Once the boat is stripped, wash the hull several with detergent several times to remove the stripper residue and wax. The wax is added to the stripper by the manufacturers to slow the solvent evaporation. A final pass with solvent (MEK) won't hurt.

Now is the time to sand out any remaining scratches or glossy spots. The entire hull must be uniformly dull prior to recoating. The epoxy will only have a mechanical bond. The reason to sand after cleaning is to make sure that no wax or other residue is forced into the scratches.

Recoating with epoxy

Roll on and tip off the epoxy, just as you did when building initially. I applied two coats, waiting for the first one to set up to a hard gel (but not yet fully cured). This results in an optimum chemical bond between the coats and avoids intermediate washing and sanding. If you do not wait long enough between coats, you will end up with a terrible case of "orange peel" texture in the finish and have to remove more of the epoxy that desired.

Once the epoxy has cured overnight, scrape the surface smooth. When I originally built, I sanded the surface. It is amazing how much more quickly the scraping works to provide a smooth surface. The photos below, show the transom getting scraped. Basically, three complete passes were required to remove all of the ripples, sags, etc. This is sooooo much faster and smoother / flatter than sanding. I really wish I had thought of scraping when I initially built the boat.

This photo shows the first pass of scraping. Note the triangular sag in the upper left corner. My roll and tip technique still leaves something to be desired at times. I am sure that some of you do not suffer from these imperfections. The other ripples an general orange peel type surface show readily under the first scraping pass.

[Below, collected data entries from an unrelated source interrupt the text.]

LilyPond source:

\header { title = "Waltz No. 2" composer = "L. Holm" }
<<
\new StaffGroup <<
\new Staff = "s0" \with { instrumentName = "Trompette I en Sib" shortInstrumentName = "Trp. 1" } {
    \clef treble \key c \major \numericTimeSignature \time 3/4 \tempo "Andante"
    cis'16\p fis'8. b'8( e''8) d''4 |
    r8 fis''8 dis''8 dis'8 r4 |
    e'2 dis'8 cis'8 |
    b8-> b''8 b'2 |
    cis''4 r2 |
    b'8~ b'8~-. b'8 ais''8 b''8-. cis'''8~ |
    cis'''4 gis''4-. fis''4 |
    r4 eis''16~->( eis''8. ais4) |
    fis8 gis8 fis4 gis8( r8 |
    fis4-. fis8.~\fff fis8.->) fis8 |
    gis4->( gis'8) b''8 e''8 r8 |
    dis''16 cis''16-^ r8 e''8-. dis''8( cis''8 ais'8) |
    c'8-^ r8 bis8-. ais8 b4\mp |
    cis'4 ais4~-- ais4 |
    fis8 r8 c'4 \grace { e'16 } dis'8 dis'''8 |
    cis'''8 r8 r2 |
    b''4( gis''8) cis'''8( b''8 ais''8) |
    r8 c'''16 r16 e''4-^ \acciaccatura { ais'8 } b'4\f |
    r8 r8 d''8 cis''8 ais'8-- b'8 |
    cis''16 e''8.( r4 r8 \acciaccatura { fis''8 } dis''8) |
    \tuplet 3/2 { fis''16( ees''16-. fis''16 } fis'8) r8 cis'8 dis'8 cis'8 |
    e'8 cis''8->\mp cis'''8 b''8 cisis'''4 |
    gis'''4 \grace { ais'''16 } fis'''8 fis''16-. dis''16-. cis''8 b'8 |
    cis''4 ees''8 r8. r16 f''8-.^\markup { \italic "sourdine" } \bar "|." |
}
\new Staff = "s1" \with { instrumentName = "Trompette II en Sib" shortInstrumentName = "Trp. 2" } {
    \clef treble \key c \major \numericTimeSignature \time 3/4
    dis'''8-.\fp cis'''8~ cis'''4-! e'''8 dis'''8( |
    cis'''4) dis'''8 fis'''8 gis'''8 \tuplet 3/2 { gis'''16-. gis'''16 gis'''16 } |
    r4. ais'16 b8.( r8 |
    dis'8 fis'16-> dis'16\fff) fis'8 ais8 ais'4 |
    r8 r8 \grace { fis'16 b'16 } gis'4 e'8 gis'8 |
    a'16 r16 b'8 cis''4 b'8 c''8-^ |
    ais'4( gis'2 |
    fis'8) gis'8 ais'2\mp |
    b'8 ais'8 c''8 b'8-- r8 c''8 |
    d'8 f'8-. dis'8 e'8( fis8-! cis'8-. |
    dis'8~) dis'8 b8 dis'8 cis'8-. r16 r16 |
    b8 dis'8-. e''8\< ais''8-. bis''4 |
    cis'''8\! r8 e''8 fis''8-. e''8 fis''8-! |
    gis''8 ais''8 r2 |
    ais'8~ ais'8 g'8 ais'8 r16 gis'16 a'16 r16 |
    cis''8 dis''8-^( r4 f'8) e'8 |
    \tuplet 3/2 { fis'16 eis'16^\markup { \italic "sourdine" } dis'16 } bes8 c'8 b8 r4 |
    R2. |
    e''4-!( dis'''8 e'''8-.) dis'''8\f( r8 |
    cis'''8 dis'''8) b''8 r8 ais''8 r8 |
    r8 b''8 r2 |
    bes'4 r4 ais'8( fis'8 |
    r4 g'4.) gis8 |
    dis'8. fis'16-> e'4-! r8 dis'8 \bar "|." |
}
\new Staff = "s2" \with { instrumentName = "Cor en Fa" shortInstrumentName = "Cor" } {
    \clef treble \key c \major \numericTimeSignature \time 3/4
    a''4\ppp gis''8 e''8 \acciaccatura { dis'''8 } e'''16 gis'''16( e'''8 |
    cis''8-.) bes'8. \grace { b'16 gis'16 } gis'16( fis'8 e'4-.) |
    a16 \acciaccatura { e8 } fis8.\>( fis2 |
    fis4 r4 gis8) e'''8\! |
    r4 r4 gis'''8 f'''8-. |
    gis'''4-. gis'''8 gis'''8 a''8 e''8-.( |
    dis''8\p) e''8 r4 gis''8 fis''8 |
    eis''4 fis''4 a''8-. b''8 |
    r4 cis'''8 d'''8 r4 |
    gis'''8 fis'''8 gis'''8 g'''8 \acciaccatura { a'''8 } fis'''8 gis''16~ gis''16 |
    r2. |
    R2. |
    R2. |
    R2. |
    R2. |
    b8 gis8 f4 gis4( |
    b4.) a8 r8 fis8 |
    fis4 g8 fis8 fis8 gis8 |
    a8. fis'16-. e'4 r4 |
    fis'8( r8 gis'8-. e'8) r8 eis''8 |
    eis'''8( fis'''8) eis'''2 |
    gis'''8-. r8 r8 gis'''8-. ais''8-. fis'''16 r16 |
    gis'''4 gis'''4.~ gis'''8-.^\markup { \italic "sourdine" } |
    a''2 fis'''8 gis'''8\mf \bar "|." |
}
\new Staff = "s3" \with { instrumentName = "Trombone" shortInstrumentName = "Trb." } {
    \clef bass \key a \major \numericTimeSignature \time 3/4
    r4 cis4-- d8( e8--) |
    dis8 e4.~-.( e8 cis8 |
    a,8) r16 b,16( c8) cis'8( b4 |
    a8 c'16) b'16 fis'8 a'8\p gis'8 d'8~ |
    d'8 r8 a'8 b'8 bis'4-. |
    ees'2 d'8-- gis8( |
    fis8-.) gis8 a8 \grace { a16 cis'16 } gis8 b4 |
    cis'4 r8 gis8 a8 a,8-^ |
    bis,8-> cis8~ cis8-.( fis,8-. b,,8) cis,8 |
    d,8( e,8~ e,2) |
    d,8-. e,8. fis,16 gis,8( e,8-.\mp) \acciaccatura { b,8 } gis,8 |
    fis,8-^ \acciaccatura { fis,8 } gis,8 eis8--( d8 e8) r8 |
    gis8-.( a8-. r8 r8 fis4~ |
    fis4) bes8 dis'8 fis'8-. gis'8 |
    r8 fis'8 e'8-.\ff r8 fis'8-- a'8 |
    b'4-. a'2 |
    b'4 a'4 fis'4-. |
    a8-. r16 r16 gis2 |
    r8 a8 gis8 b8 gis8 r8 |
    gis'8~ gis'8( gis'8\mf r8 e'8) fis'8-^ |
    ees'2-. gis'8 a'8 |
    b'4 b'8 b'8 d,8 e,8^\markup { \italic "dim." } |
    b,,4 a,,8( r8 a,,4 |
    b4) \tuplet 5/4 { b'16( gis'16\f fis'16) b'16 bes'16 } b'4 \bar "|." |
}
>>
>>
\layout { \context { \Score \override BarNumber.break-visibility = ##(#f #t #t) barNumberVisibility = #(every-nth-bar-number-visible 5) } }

This is the second pass. You can see that the scraped surface is more uniform and the scrapings / shavings are larger.

Third pass and ready for sanding. No hints of the major surface imperfections are left. The surface has a nice fine finish, ready for 150-220 grit sandpaper. Once again we are going for a "full scratch" sanding of the entire surface. The finish coat is to be very high gloss which will show any bumps, dents or ripples.